▶ [Set problem a]:
Return the part of the experiment guide from "Output Organization" to "runs (1,000 steps)", word for word.

━━━━━ Selected extract ━━━━━

Parameter Default Description
--max_steps 50000 Maximum training steps
--checkpoint_freq 5000 Save checkpoint frequency
--log_freq 100 Logging frequency

Research Phases

Phase 1: Quick Validation (1,000 steps each)

Goal: Verify all three approaches work and show learning Time: 1-2 hours total Success: Agent scores should improve over episodes

Phase 2: Baseline Reproduction (50,000 steps)

Goal: Reproduce paper results for SAC baseline Time: 6-12 hours per experiment Success: Results should match paper's SAC performance

Phase 3: Full Multi-Seed Experiments

Goal: Statistical comparison of all three approaches Time: 45-75 hours total (5 seeds × 3 approaches) Success: Adaptive shaping outperforms static shaping and baseline

Expected Results

Research Hypothesis: SAC + Adaptive Shaping > SAC + Static Shaping > SAC Baseline

Why Adaptive Should Win:

  1. Early Training: More guidance when agent is learning
  2. Late Training: Less interference as agent improves
  3. Game Adaptation: Automatically adjusts to different game characteristics

Troubleshooting

Common Issues

  • Missing SentencePiece model: Extract spm_models.zip first
  • Game file not found: Check path to .z5 files in dependencies
  • CUDA out of memory: Reduce --batch_size to 16 or 8
  • Slow training: Ensure GPU is detected, reduce --num_envs

Performance Expectations

  • GPU: ~2-4 hours per 50k step experiment
  • CPU: ~6-12 hours per 50k step experiment
  • Learning: Agent scores should improve within first 1000 steps

Output Organization

All experiment outputs are organized in the logging/ directory to keep the main project clean:

  • logging/validation/ - Quick validation runs (1,000 steps)

━━━━━ Data ━━━━━

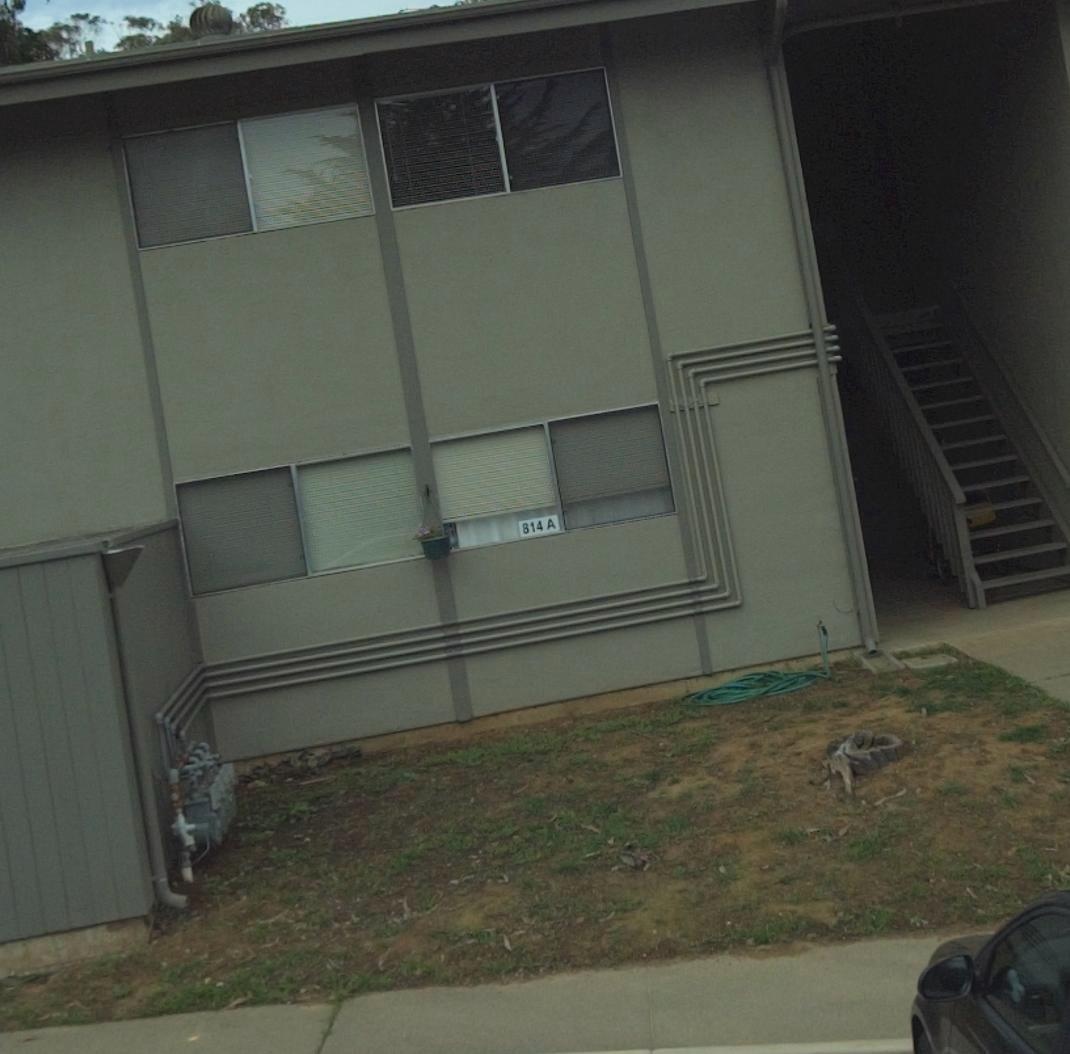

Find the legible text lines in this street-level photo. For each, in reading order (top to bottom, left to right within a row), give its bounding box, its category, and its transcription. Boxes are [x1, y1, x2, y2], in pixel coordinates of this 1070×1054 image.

[519, 516, 558, 536] StreetNumber: 814 A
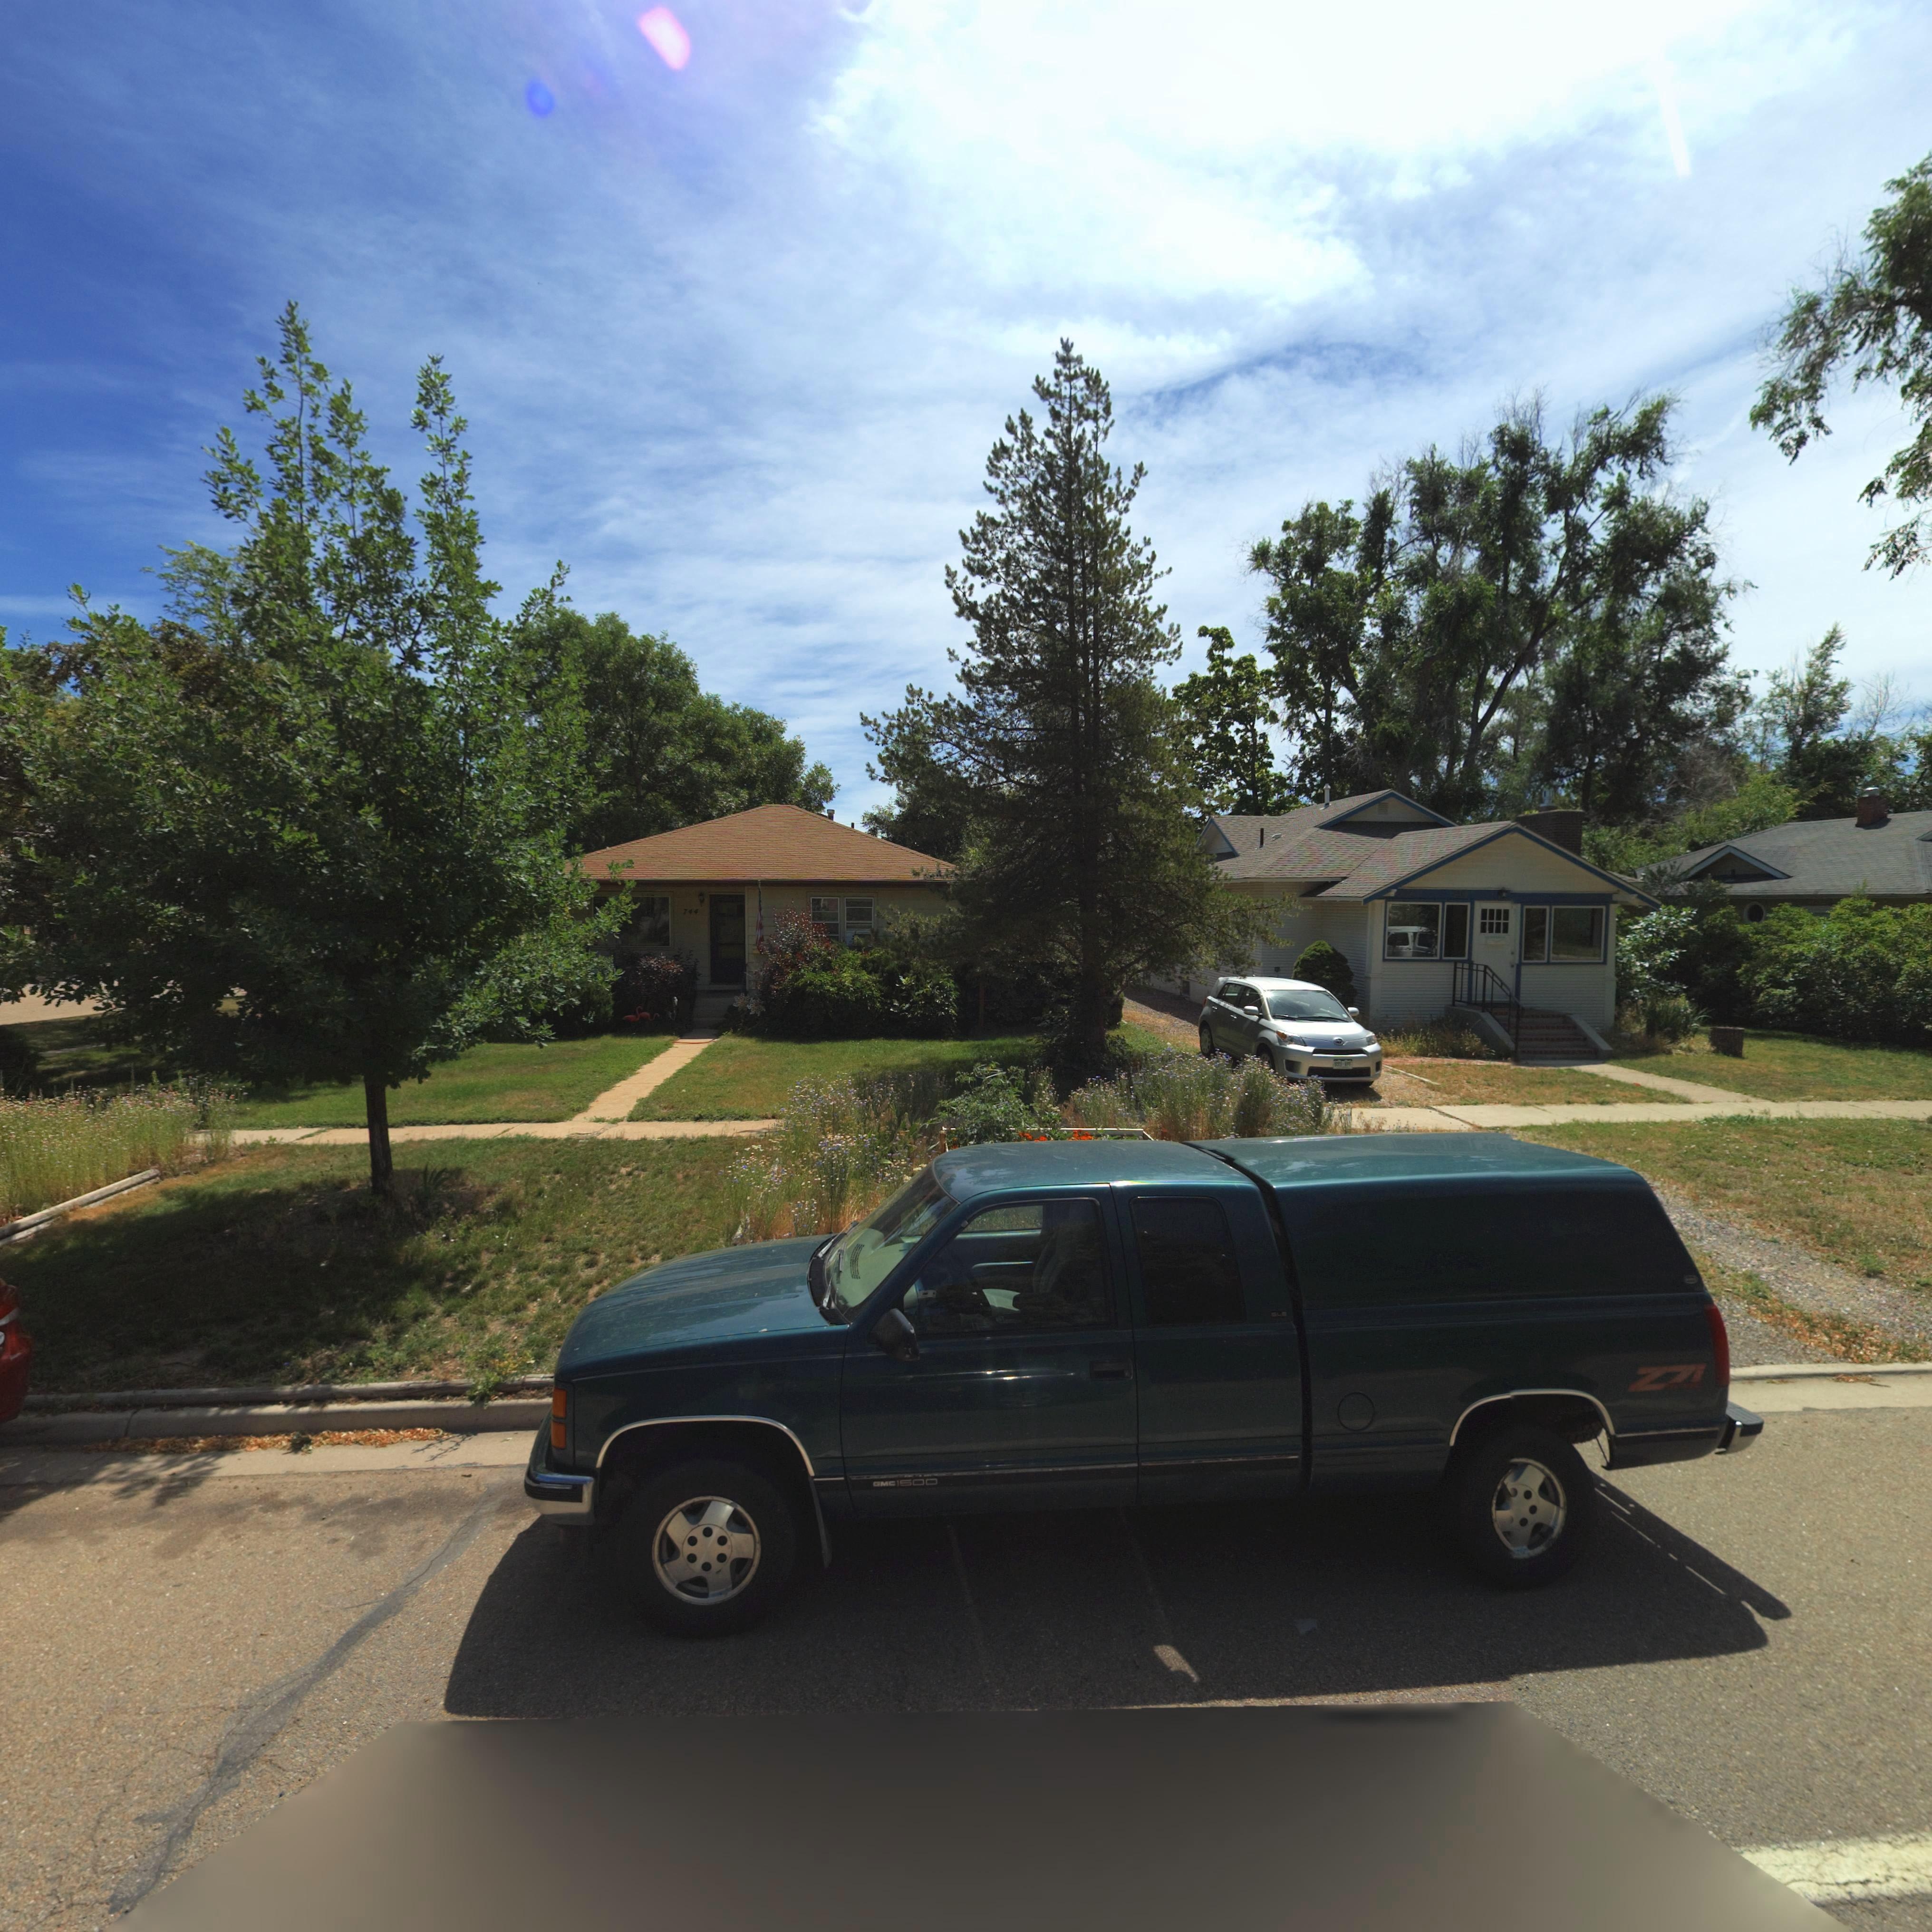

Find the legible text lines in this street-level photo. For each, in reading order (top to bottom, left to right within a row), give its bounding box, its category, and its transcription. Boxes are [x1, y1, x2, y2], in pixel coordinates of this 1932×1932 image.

[682, 908, 700, 915] StreetNumber: 744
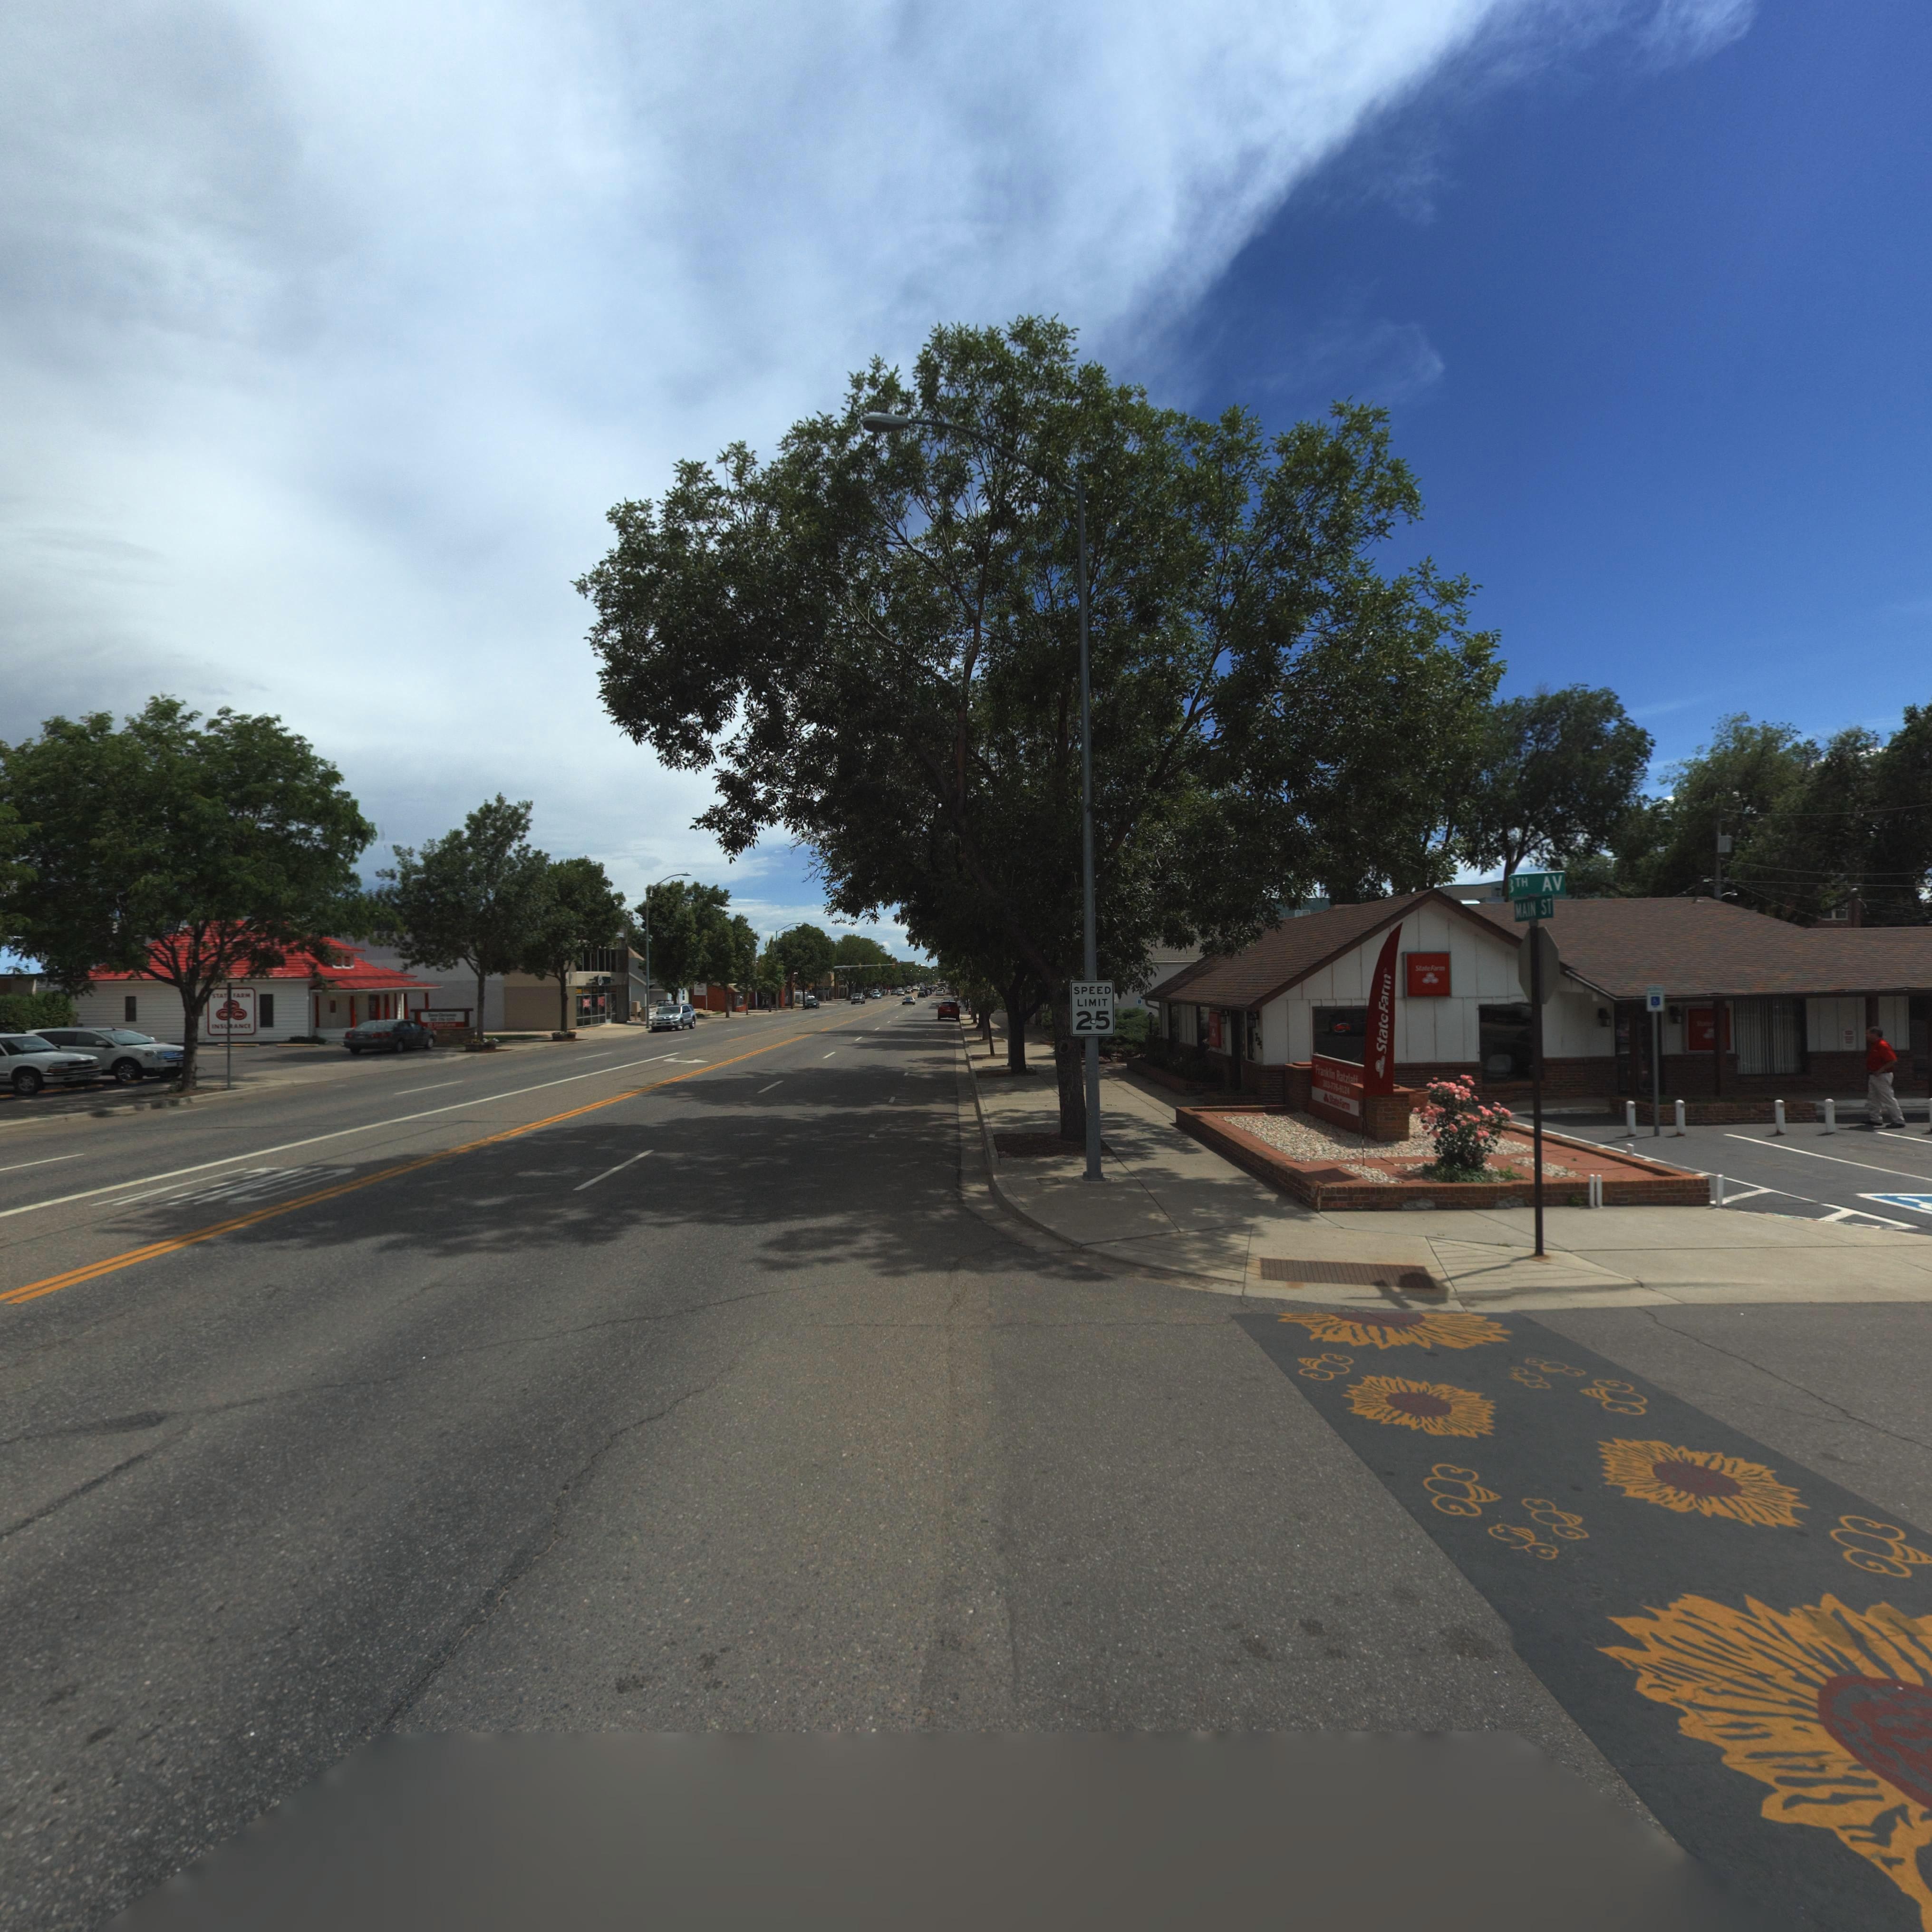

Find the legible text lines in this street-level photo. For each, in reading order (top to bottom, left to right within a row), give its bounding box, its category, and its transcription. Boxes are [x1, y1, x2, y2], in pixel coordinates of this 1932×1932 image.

[1514, 874, 1563, 892] StreetName: TH AV
[1514, 898, 1552, 919] StreetName: MAIN ST
[1415, 965, 1445, 971] BusinessName: State Farm
[211, 992, 251, 998] BusinessName: STAT* FARM
[1376, 973, 1391, 1054] BusinessName: State Farm
[210, 1023, 251, 1029] BusinessName: INS**ANCE
[433, 1022, 457, 1028] BusinessName: State Farm
[1696, 1020, 1712, 1027] BusinessName: State
[1254, 1032, 1263, 1050] StreetNumber: 735
[1328, 1093, 1351, 1111] BusinessName: State Farm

━━━━━

▶ [Set problem b]:
In the records, edit the lines from the start to the line with "[682, 908, 700, 915] StreetNumber: 744" by replacing "bounding box" with "enclosing box", leaving everything else unchanged. Give only those lines, without the pictures.

▶ [Task result a]:
Output Organization

All experiment outputs are organized in the logging/ directory to keep the main project clean:

  • logging/validation/ - Quick validation runs (1,000 steps)

▶ [Task result b]:
Find the legible text lines in this street-level photo. For each, in reading order (top to bottom, left to right within a row), give its enclosing box, its category, and its transcription. Boxes are [x1, y1, x2, y2], in pixel coordinates of this 1070×1054 image.

[519, 516, 558, 536] StreetNumber: 814 A

Find the legible text lines in this street-level photo. For each, in reading order (top to bottom, left to right within a row), give its enclosing box, its category, and its transcription. Boxes are [x1, y1, x2, y2], in pixel coordinates of this 1932×1932 image.

[682, 908, 700, 915] StreetNumber: 744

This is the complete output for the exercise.